### Source text:
----------------

I feel kind of guilty for being unable to sing her the birthday song. It’s her day. Even if I am not her everyday Mom, I am 100% glad that I chose life for her and that I can be a part of that life in the ways we have decided. I should be able to sing the song. I should be able to rejoice in three years of being a really awesome little girl with an amazing personality and intelligence. I feel guilty for even thinking about myself when it should be all about her. But at the same time, the day of her birth is filled with such conflicting emotion that I find it difficult to concentrate on any single thing.

The rest of the party was a success. Okay, minus the fact that in our rush to get out the door, I left her birthday present by the front door at J & D’s house and felt like a heel. But the Munchkin was happy with food, cake and presents. The boys were happy playing with the little kid “rides” and gym toys. The adults had normal conversations and absolutely no one offended me at the party this year with poor adoption language or sympathetic looks.

Maybe some year I’ll make it through the birthday song. Though, I’m not necessarily sure. I got all misty eyed when we sang happy birthday to Nicholas on his first birthday. Perhaps that’s what the birthday song does to Mothers.

----------------

### Directive 1:
Answer these questions from the birthday passage:
(a) How many years is the girl celebrating?
(b) Where was her birthday present left behind?
(c) At whose first birthday did singing happy birthday bring tears?
### Directive 2:
Quote word for word the part of the birthday passage that opens with "Maybe some year" and closes with "does to Mothers.".

----------------

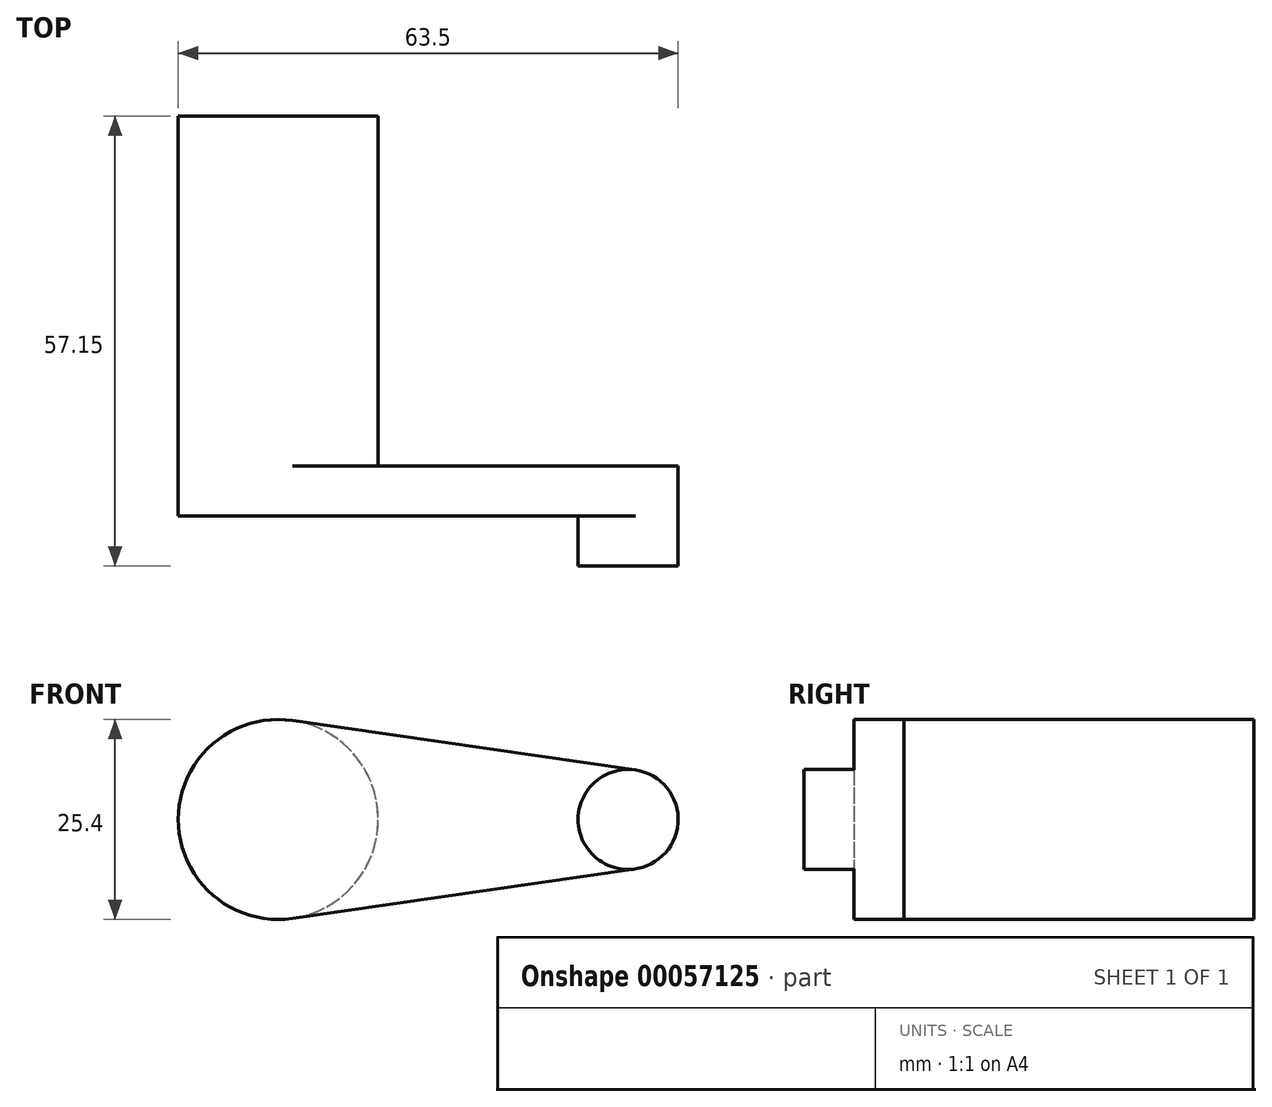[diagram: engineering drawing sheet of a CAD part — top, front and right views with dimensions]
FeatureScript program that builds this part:
annotation { "Feature Type Name" : "Feature", "Feature Type Description" : "" }
export const myFeature = defineFeature(function(context is Context, id is Id, definition is map)
    precondition{}
    {
        {
            var Q0;
            Q0=qCreatedBy(makeId("Front.planeOp"),FACE);
            var sketch = newSketch(context, id + "F0", { "sketchPlane" : qUnion([Q0])});
            skCircle(sketch, "E0", {"center": v(0, 0) * mm, "radius": 12.7 * mm});
            skCircle(sketch, "E1", {"center": v(44.45, 0) * mm, "radius": 6.35 * mm});
            skLineSegment(sketch, "E2", {"start": v(12.7, 0) * mm, "end": v(38.1, 0) * mm});
            skLineSegment(sketch, "E3", {"start": v(45.36, 6.28) * mm, "end": v(1.81, 12.57) * mm});
            skLineSegment(sketch, "E4", {"start": v(1.81, -12.57) * mm, "end": v(45.36, -6.28) * mm});
            skSolve(sketch);
        }
        {
            var Q0;
            Q0=makeQuery(id+"F0.imprint","IMPRINT",FACE,{"disambiguationData":[TD([[makeQuery(id+"F0.imprint","IMPRINT",EDGE,{"derivedFrom":sQuery(id+"F0.wireOp",EDGE,"E0")}),1.0]])]});
            extrude(context, id + "F1", {"entities" : qUnion([Q0]), "depth" : 50.8 * mm});
        }
        {
            var Q0;
            {var subQ0=sQuery(id+"F0.wireOp",EDGE,"E2");Q0=makeQuery(id+"F0.imprint","IMPRINT",FACE,{"disambiguationData":[TD([[makeQuery(id+"F0.imprint","IMPRINT",EDGE,{"derivedFrom":subQ0}),1.0]])]});}
            var Q1;
            {var subQ0=sQuery(id+"F0.wireOp",EDGE,"E2");Q1=makeQuery(id+"F0.imprint","IMPRINT",FACE,{"disambiguationData":[TD([[makeQuery(id+"F0.imprint","IMPRINT",EDGE,{"derivedFrom":subQ0}),-1.0]])]});}
            var Q2;
            {var subQ0=sQuery(id+"F0.wireOp",EDGE,"E1");var subQ1=makeQuery(id+"F0.imprint","INTERSECT",VERTEX,{"derivedFrom":[subQ0,sQuery(id+"F0.wireOp",EDGE,"E2")]});Q2=makeQuery(id+"F0.imprint","IMPRINT",FACE,{"disambiguationData":[TD([[makeQuery(id+"F0.imprint","IMPRINT",EDGE,{"disambiguationData":[TD([[subQ1,1.0]])],"derivedFrom":subQ0}),1.0]])]});}
            extrude(context, id + "F2", {"entities" : qUnion([Q0, Q1, Q2]), "operationType" : NewBodyOperationType.ADD, "depth" : 50.8 * mm, "hasSecondDirection" : true, "secondDirectionOppositeDirection" : false, "secondDirectionDepth" : 44.45 * mm});
        }
        {
            var Q0;
            {var subQ0=sQuery(id+"F0.wireOp",EDGE,"E1");var subQ1=makeQuery(id+"F0.imprint","INTERSECT",VERTEX,{"derivedFrom":[subQ0,sQuery(id+"F0.wireOp",EDGE,"E2")]});Q0=makeQuery(id+"F0.imprint","IMPRINT",FACE,{"disambiguationData":[TD([[makeQuery(id+"F0.imprint","IMPRINT",EDGE,{"disambiguationData":[TD([[subQ1,1.0]])],"derivedFrom":subQ0}),1.0]])]});}
            extrude(context, id + "F3", {"entities" : qUnion([Q0]), "operationType" : NewBodyOperationType.ADD, "depth" : 57.15 * mm, "hasSecondDirection" : true, "secondDirectionOppositeDirection" : false, "secondDirectionDepth" : 50.8 * mm});
        }
    });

----------------

### Worked answer 1:
(a) Three years.
(b) By the front door at J & D's house.
(c) Nicholas's.

### Worked answer 2:
Maybe some year I’ll make it through the birthday song. Though, I’m not necessarily sure. I got all misty eyed when we sang happy birthday to Nicholas on his first birthday. Perhaps that’s what the birthday song does to Mothers.